The only issues where China is not backing off are those that it deems to be “core national interests”: Taiwan, Xinjiang, Tibet, and arguably the territorial disputes with its neighbors. China’s military, diplomatic, and economic attempts to coerce compliance on these issues have won itself an “assertive” reputation globally in the past few years. When dealing with its maritime disputes, China has not hesitated to exploit its military superiority against smaller Southeast Asian claimant countries; nor did it wait long before taking the region to the brink of military confrontation with Japan over the Senkaku/Diaoyu islands. On the land border disputes, China has had no problem engaging India in the “Tents Confrontation” despite a real danger of miscalculation and escalation. In addition, from boycotting Norwegian salmon to suspending rare earth elements exports to Japan, China adeptly implements its “economic diplomacy” to coerce countries.
Whether these “assertive” moves reveal non-peaceful intentions is debatable. In fact, coercion does not need to involve actual use of military force, though the threat of doing so can be very effective and important. From the viewpoint of Tokyo, Manila, or Hanoi, Beijing’s determination to use its comprehensive national power and its resort to military and economic coercion in territorial disputes clearly indicate aggressive motives. From another perspective, one can argue that China has attempted to pursue a peaceful course of development except in clear cases where compromise could threaten the domestic legitimacy of the Chinese government.
While China pursues strength through “peace,” such strength, once it becomes superior, will be China’s ultimate guarantee of peace. As argued by PLA generals, China’s military buildup is the “most effective deterrence against foreign containment and provocations.” Therefore, China’s seemingly offensive moves, such as ballistic missile tests, the development of aircraft carriers, the establishment of the Air Defense Identification Zone in the East China Sea, along with its rising defense budget, are “peaceful” from a Chinese perspective, however coercive they may ultimately be.
Therefore, China’s policy is not necessarily aimed at fighting a war with either the United States or China’s neighbors. However, Beijing strives to develop the ability to win if conflict occurs.
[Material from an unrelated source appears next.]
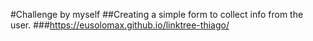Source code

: #Challenge by myself
##Creating a simple form to collect info from the user.
###https://eusolomax.github.io/linktree-thiago/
This is Beijing’s version of “peace through strength” and “winning without fighting.” By pursuing superior power to ensure victory, China sees deterrence and coercion as its strongest defense to prevent war. If China and China’s opponents both understand that China will prevail in any conflict, this understanding is hoped to erode an opponent’s desire to fight in the first place.
This may not be good news for the international community. This logic and China’s track record suggest that China’s preferred strategy might lie in preventing war and maintaining peace through strength, but they don’t indicate that China would be any less coercive. This may not answer the ultimate question of whether China’s rise will be peaceful, but people should aim for a more nuanced understanding of China’s claim of peaceful rise and the challenges it presents.